Work order:
Return the data that follows exactly, with each line intact.

=== Section Start ===

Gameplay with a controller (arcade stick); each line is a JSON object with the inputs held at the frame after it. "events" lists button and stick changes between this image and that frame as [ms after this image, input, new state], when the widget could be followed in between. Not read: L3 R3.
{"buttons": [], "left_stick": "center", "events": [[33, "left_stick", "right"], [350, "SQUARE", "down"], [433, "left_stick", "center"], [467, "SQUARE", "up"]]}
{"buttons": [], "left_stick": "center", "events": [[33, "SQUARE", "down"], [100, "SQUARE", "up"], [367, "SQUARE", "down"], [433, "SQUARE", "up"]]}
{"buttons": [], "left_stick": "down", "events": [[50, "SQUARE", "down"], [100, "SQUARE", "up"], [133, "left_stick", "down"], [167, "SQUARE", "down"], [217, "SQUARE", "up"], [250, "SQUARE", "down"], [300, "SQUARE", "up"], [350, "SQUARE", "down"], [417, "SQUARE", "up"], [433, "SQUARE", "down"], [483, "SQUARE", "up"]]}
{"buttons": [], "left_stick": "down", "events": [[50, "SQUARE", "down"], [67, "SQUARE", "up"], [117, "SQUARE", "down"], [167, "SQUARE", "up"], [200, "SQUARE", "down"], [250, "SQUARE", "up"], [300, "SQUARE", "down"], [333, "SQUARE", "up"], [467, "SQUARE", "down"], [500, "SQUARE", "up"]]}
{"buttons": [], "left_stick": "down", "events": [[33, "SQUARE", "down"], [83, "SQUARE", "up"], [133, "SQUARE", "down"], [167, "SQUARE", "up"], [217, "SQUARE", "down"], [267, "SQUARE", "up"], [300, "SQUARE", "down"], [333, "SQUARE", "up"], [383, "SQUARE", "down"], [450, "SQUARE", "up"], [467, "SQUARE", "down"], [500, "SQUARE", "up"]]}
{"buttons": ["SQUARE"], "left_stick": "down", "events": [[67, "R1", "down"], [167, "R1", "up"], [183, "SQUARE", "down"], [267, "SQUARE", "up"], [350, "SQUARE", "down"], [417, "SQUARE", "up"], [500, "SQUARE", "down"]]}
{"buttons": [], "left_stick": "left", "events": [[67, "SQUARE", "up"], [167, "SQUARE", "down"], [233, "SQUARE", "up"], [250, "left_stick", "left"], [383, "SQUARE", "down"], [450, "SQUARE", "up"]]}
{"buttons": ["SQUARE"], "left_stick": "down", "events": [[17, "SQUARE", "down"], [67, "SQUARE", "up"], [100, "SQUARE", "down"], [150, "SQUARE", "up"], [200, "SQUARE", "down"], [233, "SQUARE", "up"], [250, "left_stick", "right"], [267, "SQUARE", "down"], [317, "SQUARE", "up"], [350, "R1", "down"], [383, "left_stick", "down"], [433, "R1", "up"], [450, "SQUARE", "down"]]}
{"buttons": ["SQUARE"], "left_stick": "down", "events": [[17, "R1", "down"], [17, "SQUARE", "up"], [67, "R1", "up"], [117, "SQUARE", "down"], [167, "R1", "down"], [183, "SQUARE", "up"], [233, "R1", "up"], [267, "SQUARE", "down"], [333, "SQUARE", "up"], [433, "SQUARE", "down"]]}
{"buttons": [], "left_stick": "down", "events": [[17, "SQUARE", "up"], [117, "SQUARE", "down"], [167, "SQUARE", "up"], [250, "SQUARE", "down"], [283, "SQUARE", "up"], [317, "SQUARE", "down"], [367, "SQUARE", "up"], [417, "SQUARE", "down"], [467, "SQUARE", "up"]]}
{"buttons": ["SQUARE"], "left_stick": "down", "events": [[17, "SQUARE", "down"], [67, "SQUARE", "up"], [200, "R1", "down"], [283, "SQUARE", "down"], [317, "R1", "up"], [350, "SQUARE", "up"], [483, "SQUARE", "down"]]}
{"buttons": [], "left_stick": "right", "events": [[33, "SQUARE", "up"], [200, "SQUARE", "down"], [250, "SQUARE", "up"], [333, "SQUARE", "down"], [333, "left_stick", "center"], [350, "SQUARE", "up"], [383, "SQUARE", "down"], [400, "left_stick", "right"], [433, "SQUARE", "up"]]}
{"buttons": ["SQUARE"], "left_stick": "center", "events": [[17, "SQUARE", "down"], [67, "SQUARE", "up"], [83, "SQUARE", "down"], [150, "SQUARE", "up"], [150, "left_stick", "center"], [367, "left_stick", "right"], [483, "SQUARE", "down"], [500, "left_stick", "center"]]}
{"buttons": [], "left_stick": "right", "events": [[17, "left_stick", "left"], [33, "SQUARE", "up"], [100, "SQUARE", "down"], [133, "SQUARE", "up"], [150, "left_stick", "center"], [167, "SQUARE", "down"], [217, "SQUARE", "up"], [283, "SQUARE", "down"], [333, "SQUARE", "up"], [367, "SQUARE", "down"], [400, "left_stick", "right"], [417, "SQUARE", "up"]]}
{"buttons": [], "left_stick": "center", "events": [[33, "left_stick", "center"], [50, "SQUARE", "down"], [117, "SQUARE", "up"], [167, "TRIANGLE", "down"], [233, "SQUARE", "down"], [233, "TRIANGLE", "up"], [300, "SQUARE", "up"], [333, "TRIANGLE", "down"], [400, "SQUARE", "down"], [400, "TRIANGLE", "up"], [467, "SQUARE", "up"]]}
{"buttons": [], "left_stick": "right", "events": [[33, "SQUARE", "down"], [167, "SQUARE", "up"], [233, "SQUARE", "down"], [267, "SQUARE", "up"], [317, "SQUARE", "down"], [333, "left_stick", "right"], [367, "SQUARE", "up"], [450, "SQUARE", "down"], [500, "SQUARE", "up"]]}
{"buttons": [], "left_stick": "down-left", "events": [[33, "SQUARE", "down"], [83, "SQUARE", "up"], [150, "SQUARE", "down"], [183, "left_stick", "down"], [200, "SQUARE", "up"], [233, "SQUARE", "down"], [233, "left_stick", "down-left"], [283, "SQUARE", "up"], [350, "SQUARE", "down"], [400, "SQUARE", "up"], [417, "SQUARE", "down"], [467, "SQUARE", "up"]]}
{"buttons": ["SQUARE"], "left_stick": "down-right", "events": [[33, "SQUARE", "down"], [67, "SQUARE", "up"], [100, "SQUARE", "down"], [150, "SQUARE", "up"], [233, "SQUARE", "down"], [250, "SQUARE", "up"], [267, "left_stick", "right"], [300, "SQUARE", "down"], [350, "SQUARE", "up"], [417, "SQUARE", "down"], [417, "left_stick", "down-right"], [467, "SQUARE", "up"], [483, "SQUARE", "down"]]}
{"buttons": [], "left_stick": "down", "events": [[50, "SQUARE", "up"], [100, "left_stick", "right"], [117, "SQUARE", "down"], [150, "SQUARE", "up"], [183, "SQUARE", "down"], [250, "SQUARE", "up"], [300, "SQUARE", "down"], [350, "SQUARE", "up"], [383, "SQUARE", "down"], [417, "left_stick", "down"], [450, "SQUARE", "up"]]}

=== Section End ===

Exercise result:
Gameplay with a controller (arcade stick); each line is a JSON object with the inputs held at the frame after it. "events" lists button and stick changes between this image and that frame as [ms after this image, input, new state], when the widget could be followed in between. Not read: L3 R3.
{"buttons": [], "left_stick": "center", "events": [[33, "left_stick", "right"], [350, "SQUARE", "down"], [433, "left_stick", "center"], [467, "SQUARE", "up"]]}
{"buttons": [], "left_stick": "center", "events": [[33, "SQUARE", "down"], [100, "SQUARE", "up"], [367, "SQUARE", "down"], [433, "SQUARE", "up"]]}
{"buttons": [], "left_stick": "down", "events": [[50, "SQUARE", "down"], [100, "SQUARE", "up"], [133, "left_stick", "down"], [167, "SQUARE", "down"], [217, "SQUARE", "up"], [250, "SQUARE", "down"], [300, "SQUARE", "up"], [350, "SQUARE", "down"], [417, "SQUARE", "up"], [433, "SQUARE", "down"], [483, "SQUARE", "up"]]}
{"buttons": [], "left_stick": "down", "events": [[50, "SQUARE", "down"], [67, "SQUARE", "up"], [117, "SQUARE", "down"], [167, "SQUARE", "up"], [200, "SQUARE", "down"], [250, "SQUARE", "up"], [300, "SQUARE", "down"], [333, "SQUARE", "up"], [467, "SQUARE", "down"], [500, "SQUARE", "up"]]}
{"buttons": [], "left_stick": "down", "events": [[33, "SQUARE", "down"], [83, "SQUARE", "up"], [133, "SQUARE", "down"], [167, "SQUARE", "up"], [217, "SQUARE", "down"], [267, "SQUARE", "up"], [300, "SQUARE", "down"], [333, "SQUARE", "up"], [383, "SQUARE", "down"], [450, "SQUARE", "up"], [467, "SQUARE", "down"], [500, "SQUARE", "up"]]}
{"buttons": ["SQUARE"], "left_stick": "down", "events": [[67, "R1", "down"], [167, "R1", "up"], [183, "SQUARE", "down"], [267, "SQUARE", "up"], [350, "SQUARE", "down"], [417, "SQUARE", "up"], [500, "SQUARE", "down"]]}
{"buttons": [], "left_stick": "left", "events": [[67, "SQUARE", "up"], [167, "SQUARE", "down"], [233, "SQUARE", "up"], [250, "left_stick", "left"], [383, "SQUARE", "down"], [450, "SQUARE", "up"]]}
{"buttons": ["SQUARE"], "left_stick": "down", "events": [[17, "SQUARE", "down"], [67, "SQUARE", "up"], [100, "SQUARE", "down"], [150, "SQUARE", "up"], [200, "SQUARE", "down"], [233, "SQUARE", "up"], [250, "left_stick", "right"], [267, "SQUARE", "down"], [317, "SQUARE", "up"], [350, "R1", "down"], [383, "left_stick", "down"], [433, "R1", "up"], [450, "SQUARE", "down"]]}
{"buttons": ["SQUARE"], "left_stick": "down", "events": [[17, "R1", "down"], [17, "SQUARE", "up"], [67, "R1", "up"], [117, "SQUARE", "down"], [167, "R1", "down"], [183, "SQUARE", "up"], [233, "R1", "up"], [267, "SQUARE", "down"], [333, "SQUARE", "up"], [433, "SQUARE", "down"]]}
{"buttons": [], "left_stick": "down", "events": [[17, "SQUARE", "up"], [117, "SQUARE", "down"], [167, "SQUARE", "up"], [250, "SQUARE", "down"], [283, "SQUARE", "up"], [317, "SQUARE", "down"], [367, "SQUARE", "up"], [417, "SQUARE", "down"], [467, "SQUARE", "up"]]}
{"buttons": ["SQUARE"], "left_stick": "down", "events": [[17, "SQUARE", "down"], [67, "SQUARE", "up"], [200, "R1", "down"], [283, "SQUARE", "down"], [317, "R1", "up"], [350, "SQUARE", "up"], [483, "SQUARE", "down"]]}
{"buttons": [], "left_stick": "right", "events": [[33, "SQUARE", "up"], [200, "SQUARE", "down"], [250, "SQUARE", "up"], [333, "SQUARE", "down"], [333, "left_stick", "center"], [350, "SQUARE", "up"], [383, "SQUARE", "down"], [400, "left_stick", "right"], [433, "SQUARE", "up"]]}
{"buttons": ["SQUARE"], "left_stick": "center", "events": [[17, "SQUARE", "down"], [67, "SQUARE", "up"], [83, "SQUARE", "down"], [150, "SQUARE", "up"], [150, "left_stick", "center"], [367, "left_stick", "right"], [483, "SQUARE", "down"], [500, "left_stick", "center"]]}
{"buttons": [], "left_stick": "right", "events": [[17, "left_stick", "left"], [33, "SQUARE", "up"], [100, "SQUARE", "down"], [133, "SQUARE", "up"], [150, "left_stick", "center"], [167, "SQUARE", "down"], [217, "SQUARE", "up"], [283, "SQUARE", "down"], [333, "SQUARE", "up"], [367, "SQUARE", "down"], [400, "left_stick", "right"], [417, "SQUARE", "up"]]}
{"buttons": [], "left_stick": "center", "events": [[33, "left_stick", "center"], [50, "SQUARE", "down"], [117, "SQUARE", "up"], [167, "TRIANGLE", "down"], [233, "SQUARE", "down"], [233, "TRIANGLE", "up"], [300, "SQUARE", "up"], [333, "TRIANGLE", "down"], [400, "SQUARE", "down"], [400, "TRIANGLE", "up"], [467, "SQUARE", "up"]]}
{"buttons": [], "left_stick": "right", "events": [[33, "SQUARE", "down"], [167, "SQUARE", "up"], [233, "SQUARE", "down"], [267, "SQUARE", "up"], [317, "SQUARE", "down"], [333, "left_stick", "right"], [367, "SQUARE", "up"], [450, "SQUARE", "down"], [500, "SQUARE", "up"]]}
{"buttons": [], "left_stick": "down-left", "events": [[33, "SQUARE", "down"], [83, "SQUARE", "up"], [150, "SQUARE", "down"], [183, "left_stick", "down"], [200, "SQUARE", "up"], [233, "SQUARE", "down"], [233, "left_stick", "down-left"], [283, "SQUARE", "up"], [350, "SQUARE", "down"], [400, "SQUARE", "up"], [417, "SQUARE", "down"], [467, "SQUARE", "up"]]}
{"buttons": ["SQUARE"], "left_stick": "down-right", "events": [[33, "SQUARE", "down"], [67, "SQUARE", "up"], [100, "SQUARE", "down"], [150, "SQUARE", "up"], [233, "SQUARE", "down"], [250, "SQUARE", "up"], [267, "left_stick", "right"], [300, "SQUARE", "down"], [350, "SQUARE", "up"], [417, "SQUARE", "down"], [417, "left_stick", "down-right"], [467, "SQUARE", "up"], [483, "SQUARE", "down"]]}
{"buttons": [], "left_stick": "down", "events": [[50, "SQUARE", "up"], [100, "left_stick", "right"], [117, "SQUARE", "down"], [150, "SQUARE", "up"], [183, "SQUARE", "down"], [250, "SQUARE", "up"], [300, "SQUARE", "down"], [350, "SQUARE", "up"], [383, "SQUARE", "down"], [417, "left_stick", "down"], [450, "SQUARE", "up"]]}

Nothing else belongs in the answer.